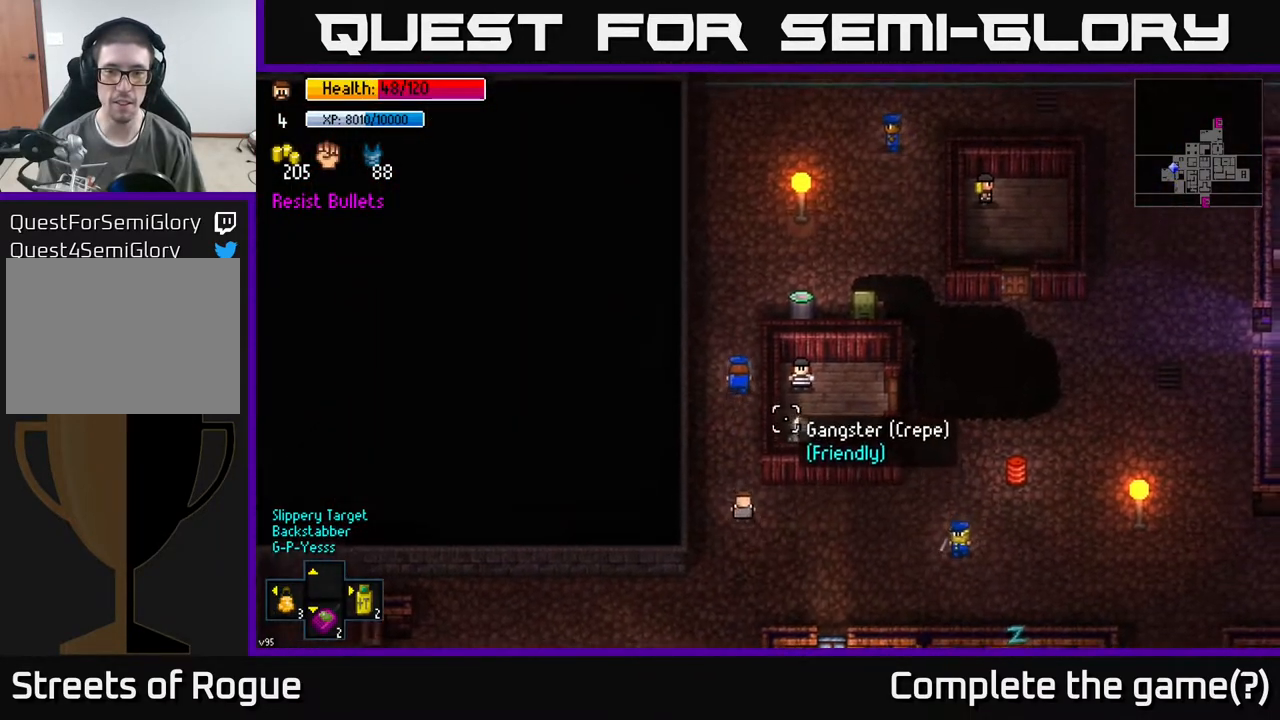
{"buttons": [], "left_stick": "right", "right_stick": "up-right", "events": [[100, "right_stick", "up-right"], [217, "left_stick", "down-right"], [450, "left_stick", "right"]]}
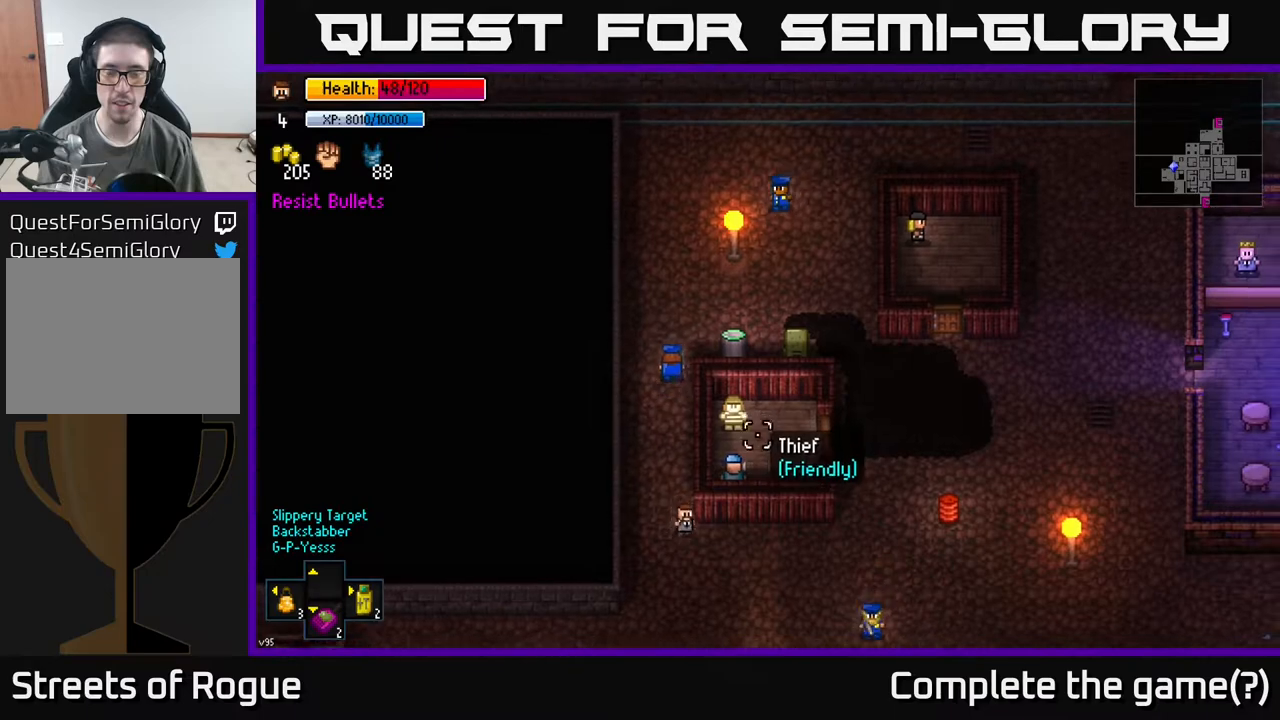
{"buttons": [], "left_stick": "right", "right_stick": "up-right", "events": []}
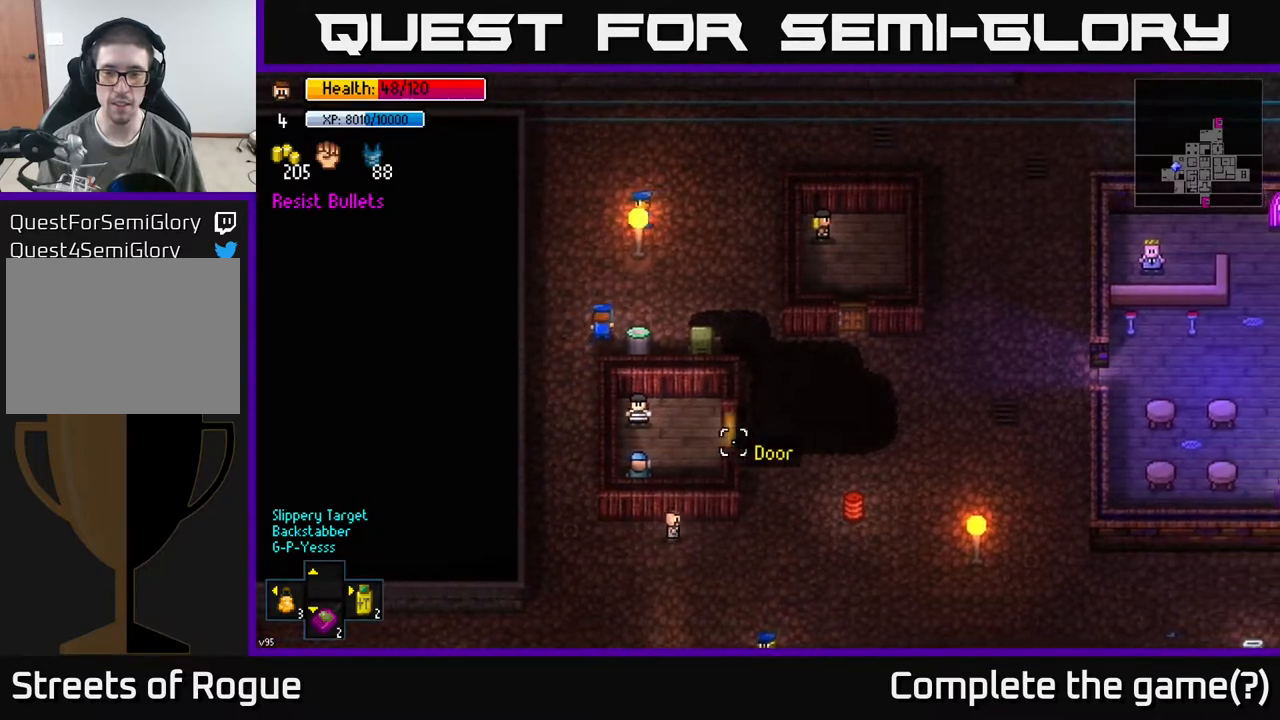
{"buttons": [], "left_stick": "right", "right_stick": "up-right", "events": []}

# [Assigned task]
Strip out the pictures and quote the remaining data word for word.

# [Solution for this task]
{"buttons": [], "left_stick": "right", "right_stick": "up-right", "events": [[100, "right_stick", "up-right"], [217, "left_stick", "down-right"], [450, "left_stick", "right"]]}
{"buttons": [], "left_stick": "right", "right_stick": "up-right", "events": []}
{"buttons": [], "left_stick": "right", "right_stick": "up-right", "events": []}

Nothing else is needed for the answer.